For line-of-sight we needed elevation for 33 MHz antennas. We had
welders, line pipe, steel handbooks and I had a slide rule. So, I went
to work and produced guyed towers at both ends of the path. They were a
little over 100 feet and I put vertical homemade resonant vertical
centerfed dipoles for 33 MHz at their tops. These were connected by RG-8
with the 5-watt radios in the offices. Voila! We were in business with
full quieting. No bandswitching. No clarifiers. No melted coils in the
Motorolas.
We had a second office in Rio Grande but it didn`t need to talk to San
Sebastian. So I made a short self-supporting line pipe tower for that
office. It was about 30 feet. It too had a vertical dipole and a 5-watt
Motorola Handitalkie. When I made a call on that radio, an oil field
supply company in Midland Texas who shared the frequency came back to
me! We`re talking real DX and it was solid. As has been said, that`s the
way it is when the band is open.
Let me correct a statement in this thread that the loweer dipole element
is a radial. It is not. It is an axial and it radiates. Radials are
supposed to be balanced so that they do not radiate.
It is true that radials provide a 2nd antenna connection as does the 2nd
dipole element. That is where the similarity ends.
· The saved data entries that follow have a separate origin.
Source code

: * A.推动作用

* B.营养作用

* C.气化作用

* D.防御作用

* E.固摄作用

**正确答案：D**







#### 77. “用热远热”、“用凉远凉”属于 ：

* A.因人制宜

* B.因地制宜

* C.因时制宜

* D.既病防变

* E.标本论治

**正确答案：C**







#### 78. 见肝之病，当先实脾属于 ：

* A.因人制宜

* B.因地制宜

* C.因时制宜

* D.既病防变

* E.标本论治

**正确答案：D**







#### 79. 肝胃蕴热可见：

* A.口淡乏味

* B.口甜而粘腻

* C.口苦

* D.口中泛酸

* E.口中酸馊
For the radio connection with Buenos Aires, the public correspondence
station, Radio Pacheco, seemed to work during telephone strikes. So we
went to work. It operated on certain HF channels. Al Hopson, our chief
pilot in Argentina was also a ham and he had had recognized a
Hallicrafters HT-20 that Glen McCarthy had left behind in the Chaco
Jungle of Bolivia when we bought his consession. Al put the HT-20 away
for safe keeping and asked me if I wanted it. He fetched it for me. I
went to Buenos Aires and visited Radio Boliche, "Barato y chi chi".
While there I bought a 2nd-hand Eddystone receiver that worked good and
was cheap (barato y chi chi just as their slogan said).
Back on the island again, it was out with the slide rule and my precious
copy of Ed Laport`s "Radio Antenna Engineering". When we gave Buenos
Aires a call with that HT-20 connected to that rhombic, we really
rattled their cans. The were very slow to believe that we were so far
away.
We ordered the FM stuff they needed to replace all the SSB crap, and
left them delighted with the improvements already made.
Yes. Centerfed vertical dipoles work fine without radials. They have
nulls at their tip ends which reduce mutual impedance with stuff in
those directions. Centerfed antennas are mostly independent of the earth
at close range when low-angle radiation is considered.